◆ Selected extract
[Start of Attachment]

However, patients have the right to also expect a good-faith estimate — upon request — from any co-provider or co-facility that’s involved in a care episode, HHS stated. Therefore, all providers should be developing the capability to provide such estimates for any care that takes place on-site.

Another concern is that HHS intends for states to be the initial line of enforcement for most provisions in the No Surprises Act, at least for aspects where they have the requisite legislative or regulatory authority. About a third of states have comprehensive surprise-billing regulations on the books, according to the Commonwealth Fund.

“As much as the federal agencies would like to say, ‘We’ll [use] discretion here and not necessarily go to enforce this,’ if it’s the states that are enforcing it, they have every right to assume that it is in effect and go after folks who don’t get it done,” said Kathryn Beard, regulatory compliance manager with R1 RCM.

Questions about specificity

Uninsured and self-pay patients will be able to dispute their bill if the final charges end up exceeding the good-faith estimate by at least $400. Arbitrators will consider whether the additional charges could have been anticipated at the time of the estimate.

Beard said the unpredictability of many healthcare scenarios poses a dilemma: “At what point have you done your good-faith efforts to get that estimate to the patient without scaring them about all of the possible costs that could come up, while still kind of covering yourself in case those situations do happen?”

Providers have been trying to get clarification on whether they can provide a cost range that accounts for potential complications.

“Even just with a routine procedure,” Beard said, “there could always be very reasonable complications that make things more expensive or more involved — and making sure that you prepare patients for that without having them think, ‘Oh my gosh, this is going to be obscenely expensive because this is going to take so many steps,’ [and] they’re afraid or they delay care, is really a challenge.”

Concerns about data management

When seeking to aggregate pricing data from co-providers, convening providers need to consider where it will be stored.

“That is a piece that they’re grappling with because there isn’t necessarily a place in your EMR or your patient-accounting system to house contracts that aren’t really relevant to that particular provider,” Kawamoto said.

If co-providers are hesitant to share pricing information, she said, convening providers can look at using external price-estimation technology to gather the required data.

More broadly, it would help if the healthcare industry had a better communications infrastructure.

“There aren’t necessarily great solutions out there to help everything be done electronically or securely yet,” Beard said.

The federal government could offer a way forward by developing a system that would allow for secure, HIPAA-compliant transactions to be transmitted among stakeholders, she said. Then vendors would have a template to follow in building out systems.

[End of Attachment]

[Collection entries]

[Start of Attachment]

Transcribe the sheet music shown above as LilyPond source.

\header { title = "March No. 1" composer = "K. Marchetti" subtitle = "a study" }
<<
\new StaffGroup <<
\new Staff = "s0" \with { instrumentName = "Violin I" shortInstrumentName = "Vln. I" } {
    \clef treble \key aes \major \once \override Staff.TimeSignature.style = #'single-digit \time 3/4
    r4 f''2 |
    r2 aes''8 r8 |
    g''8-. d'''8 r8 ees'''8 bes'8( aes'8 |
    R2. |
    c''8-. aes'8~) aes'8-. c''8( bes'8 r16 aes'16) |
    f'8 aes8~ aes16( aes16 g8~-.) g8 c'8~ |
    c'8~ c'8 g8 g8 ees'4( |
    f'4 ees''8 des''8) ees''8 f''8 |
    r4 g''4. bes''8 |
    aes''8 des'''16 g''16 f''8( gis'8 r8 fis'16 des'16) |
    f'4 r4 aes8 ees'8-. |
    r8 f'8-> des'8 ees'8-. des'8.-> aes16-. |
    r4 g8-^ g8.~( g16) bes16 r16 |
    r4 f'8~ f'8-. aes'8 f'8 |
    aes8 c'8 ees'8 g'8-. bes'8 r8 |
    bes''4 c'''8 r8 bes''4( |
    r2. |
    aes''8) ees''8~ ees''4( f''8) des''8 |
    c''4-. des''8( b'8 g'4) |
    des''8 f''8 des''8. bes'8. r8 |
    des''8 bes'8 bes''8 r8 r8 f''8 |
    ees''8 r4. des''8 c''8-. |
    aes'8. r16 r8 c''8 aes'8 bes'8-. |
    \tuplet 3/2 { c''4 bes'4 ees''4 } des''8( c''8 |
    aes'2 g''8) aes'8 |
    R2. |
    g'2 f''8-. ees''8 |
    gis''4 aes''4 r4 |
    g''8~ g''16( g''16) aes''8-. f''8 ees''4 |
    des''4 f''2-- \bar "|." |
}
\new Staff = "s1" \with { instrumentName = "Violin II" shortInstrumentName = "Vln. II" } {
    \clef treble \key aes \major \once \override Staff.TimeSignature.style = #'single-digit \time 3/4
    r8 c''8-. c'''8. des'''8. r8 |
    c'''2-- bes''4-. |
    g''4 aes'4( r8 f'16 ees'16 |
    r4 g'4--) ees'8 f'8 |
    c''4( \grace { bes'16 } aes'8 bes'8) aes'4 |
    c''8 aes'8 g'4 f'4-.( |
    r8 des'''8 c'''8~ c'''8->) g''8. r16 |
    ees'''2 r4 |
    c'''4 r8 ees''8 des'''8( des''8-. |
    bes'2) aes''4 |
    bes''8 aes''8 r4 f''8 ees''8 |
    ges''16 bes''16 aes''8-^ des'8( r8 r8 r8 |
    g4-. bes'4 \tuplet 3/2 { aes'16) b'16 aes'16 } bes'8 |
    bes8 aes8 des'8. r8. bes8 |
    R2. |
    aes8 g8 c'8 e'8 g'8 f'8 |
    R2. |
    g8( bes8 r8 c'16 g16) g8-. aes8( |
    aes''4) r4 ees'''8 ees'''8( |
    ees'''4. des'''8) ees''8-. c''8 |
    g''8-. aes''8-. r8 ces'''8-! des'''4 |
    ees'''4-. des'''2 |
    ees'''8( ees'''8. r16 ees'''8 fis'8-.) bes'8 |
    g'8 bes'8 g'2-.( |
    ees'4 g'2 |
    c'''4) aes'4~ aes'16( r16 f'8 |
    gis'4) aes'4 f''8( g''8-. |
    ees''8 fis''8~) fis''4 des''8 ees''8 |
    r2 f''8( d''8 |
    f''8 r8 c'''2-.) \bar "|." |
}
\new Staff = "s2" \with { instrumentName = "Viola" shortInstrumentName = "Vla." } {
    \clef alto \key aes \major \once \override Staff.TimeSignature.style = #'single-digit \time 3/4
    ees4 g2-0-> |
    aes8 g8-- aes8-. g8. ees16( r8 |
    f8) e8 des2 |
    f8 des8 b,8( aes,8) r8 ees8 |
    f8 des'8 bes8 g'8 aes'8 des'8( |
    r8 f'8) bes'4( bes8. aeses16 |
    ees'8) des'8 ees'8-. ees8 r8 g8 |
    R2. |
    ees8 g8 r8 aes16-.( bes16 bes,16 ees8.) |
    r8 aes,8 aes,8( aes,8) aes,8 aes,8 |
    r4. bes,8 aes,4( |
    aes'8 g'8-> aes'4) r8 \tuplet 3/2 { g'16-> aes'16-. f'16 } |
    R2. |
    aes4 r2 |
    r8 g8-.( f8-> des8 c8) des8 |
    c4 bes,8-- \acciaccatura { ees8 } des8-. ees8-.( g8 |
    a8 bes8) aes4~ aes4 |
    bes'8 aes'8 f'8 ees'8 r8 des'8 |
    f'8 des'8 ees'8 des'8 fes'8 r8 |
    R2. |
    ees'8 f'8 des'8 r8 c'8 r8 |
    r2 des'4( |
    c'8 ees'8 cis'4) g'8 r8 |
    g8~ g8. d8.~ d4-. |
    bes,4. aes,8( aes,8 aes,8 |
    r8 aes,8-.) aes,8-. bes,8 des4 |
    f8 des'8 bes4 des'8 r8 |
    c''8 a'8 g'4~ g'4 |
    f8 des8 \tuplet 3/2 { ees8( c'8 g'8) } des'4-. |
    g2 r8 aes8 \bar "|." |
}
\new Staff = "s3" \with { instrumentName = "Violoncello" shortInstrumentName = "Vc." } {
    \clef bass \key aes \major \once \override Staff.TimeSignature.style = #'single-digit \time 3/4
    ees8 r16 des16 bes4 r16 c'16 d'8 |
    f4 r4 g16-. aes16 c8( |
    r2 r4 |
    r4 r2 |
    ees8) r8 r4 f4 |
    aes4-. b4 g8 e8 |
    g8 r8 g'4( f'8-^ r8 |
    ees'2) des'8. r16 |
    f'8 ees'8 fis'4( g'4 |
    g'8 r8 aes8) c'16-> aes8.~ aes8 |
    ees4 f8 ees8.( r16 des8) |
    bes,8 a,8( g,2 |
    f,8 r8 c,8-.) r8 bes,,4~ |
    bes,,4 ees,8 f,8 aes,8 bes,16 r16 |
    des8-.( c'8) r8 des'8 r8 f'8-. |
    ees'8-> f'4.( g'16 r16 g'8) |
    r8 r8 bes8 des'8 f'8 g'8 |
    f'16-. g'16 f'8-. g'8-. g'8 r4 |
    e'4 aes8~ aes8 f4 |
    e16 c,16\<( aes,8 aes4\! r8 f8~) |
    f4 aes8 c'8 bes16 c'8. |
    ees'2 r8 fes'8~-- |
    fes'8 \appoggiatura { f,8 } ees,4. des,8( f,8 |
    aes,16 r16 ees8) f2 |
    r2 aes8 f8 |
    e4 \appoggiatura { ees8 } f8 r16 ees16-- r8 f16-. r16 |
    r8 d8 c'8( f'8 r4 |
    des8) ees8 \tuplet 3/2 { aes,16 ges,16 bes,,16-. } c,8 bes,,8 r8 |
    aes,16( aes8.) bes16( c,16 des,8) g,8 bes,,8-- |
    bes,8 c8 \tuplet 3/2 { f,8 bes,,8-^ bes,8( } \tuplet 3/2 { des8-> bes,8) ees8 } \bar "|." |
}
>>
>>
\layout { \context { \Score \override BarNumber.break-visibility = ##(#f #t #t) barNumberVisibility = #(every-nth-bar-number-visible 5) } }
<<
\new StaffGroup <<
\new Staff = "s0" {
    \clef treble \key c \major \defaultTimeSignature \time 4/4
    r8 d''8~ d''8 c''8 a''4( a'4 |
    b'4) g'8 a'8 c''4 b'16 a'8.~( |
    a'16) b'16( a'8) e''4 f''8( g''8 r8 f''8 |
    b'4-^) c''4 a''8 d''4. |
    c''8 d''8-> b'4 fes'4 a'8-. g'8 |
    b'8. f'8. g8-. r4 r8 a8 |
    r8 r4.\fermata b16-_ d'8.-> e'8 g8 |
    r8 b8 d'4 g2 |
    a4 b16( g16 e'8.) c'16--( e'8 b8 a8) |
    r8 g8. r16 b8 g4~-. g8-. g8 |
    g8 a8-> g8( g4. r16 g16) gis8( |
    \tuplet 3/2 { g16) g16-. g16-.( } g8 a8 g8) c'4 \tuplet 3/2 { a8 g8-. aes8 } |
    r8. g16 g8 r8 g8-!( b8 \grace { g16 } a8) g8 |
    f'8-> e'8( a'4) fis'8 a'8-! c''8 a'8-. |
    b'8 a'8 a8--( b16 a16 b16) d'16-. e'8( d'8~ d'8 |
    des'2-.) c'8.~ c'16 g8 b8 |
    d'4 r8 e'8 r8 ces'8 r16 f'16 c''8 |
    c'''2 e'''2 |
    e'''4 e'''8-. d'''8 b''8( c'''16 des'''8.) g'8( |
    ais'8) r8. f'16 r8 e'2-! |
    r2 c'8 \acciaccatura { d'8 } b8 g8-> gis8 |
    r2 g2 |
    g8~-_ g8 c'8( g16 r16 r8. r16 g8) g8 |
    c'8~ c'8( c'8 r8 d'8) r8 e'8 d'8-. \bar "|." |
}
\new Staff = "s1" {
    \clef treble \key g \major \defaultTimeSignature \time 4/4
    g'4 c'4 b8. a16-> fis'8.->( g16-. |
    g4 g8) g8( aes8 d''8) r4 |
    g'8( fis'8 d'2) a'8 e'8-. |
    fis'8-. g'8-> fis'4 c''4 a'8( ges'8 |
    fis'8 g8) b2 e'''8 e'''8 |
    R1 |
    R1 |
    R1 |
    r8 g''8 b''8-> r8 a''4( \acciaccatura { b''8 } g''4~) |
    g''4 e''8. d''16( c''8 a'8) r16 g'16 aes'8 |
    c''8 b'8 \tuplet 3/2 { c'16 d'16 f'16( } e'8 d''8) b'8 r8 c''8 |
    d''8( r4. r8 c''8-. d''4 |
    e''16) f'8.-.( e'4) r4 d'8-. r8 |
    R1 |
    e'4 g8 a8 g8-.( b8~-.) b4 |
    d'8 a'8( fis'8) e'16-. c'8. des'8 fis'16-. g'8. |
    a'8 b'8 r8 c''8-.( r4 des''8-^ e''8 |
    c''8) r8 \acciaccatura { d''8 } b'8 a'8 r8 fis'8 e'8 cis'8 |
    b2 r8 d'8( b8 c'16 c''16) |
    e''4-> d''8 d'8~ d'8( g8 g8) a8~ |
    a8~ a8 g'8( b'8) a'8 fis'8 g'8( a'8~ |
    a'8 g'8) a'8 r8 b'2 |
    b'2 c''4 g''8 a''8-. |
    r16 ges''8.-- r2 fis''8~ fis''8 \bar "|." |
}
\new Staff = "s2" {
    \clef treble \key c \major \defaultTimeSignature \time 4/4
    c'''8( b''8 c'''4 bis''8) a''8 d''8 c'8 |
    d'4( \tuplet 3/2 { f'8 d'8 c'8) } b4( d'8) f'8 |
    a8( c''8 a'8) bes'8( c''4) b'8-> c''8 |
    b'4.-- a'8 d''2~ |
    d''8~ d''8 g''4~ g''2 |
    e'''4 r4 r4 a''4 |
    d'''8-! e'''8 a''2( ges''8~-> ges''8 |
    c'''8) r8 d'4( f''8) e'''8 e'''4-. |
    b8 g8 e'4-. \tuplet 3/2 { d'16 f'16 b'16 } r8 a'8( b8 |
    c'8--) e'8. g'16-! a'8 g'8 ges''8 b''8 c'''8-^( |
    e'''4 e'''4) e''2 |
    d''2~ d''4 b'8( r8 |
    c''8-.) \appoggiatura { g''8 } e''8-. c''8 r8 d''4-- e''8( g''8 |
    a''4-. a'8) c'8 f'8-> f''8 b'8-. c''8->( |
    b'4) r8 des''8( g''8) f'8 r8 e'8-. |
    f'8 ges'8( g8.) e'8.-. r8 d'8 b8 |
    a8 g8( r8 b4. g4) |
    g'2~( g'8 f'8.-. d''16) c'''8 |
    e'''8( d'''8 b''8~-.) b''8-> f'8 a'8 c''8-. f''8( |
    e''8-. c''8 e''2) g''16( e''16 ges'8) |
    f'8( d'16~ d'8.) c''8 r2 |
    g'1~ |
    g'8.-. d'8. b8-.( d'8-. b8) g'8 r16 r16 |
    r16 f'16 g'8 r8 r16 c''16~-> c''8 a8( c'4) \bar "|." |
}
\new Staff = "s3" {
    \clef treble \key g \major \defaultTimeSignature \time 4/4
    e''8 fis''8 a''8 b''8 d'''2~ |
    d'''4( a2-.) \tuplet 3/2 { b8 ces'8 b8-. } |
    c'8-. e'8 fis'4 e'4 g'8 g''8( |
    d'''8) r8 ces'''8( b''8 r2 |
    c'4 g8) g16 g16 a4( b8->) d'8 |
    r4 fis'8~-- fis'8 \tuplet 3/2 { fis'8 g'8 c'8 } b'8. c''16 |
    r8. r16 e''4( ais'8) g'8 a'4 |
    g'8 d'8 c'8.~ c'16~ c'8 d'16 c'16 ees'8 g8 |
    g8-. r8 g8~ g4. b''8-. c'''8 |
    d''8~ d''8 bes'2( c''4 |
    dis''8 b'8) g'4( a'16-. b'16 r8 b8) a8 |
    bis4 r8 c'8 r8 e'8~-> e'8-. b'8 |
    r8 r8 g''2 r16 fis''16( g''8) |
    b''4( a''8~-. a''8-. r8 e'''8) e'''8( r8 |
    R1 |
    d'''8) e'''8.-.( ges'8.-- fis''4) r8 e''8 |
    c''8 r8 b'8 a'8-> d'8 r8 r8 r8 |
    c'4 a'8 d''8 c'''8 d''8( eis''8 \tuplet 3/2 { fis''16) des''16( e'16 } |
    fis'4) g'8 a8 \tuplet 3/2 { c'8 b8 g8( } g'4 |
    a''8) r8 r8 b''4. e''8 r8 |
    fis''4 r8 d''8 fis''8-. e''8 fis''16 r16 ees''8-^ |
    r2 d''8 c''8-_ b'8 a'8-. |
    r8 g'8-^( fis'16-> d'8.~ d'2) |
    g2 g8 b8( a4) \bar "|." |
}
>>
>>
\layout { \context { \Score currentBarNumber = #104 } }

[End of Attachment]

◆ Task instructions
In the No Surprises Act text, switch "vendors" to "suppliers" and give everything from "More broadly, it" down to "building out systems.". The items have no role here.

◆ Response
More broadly, it would help if the healthcare industry had a better communications infrastructure.

“There aren’t necessarily great solutions out there to help everything be done electronically or securely yet,” Beard said.

The federal government could offer a way forward by developing a system that would allow for secure, HIPAA-compliant transactions to be transmitted among stakeholders, she said. Then suppliers would have a template to follow in building out systems.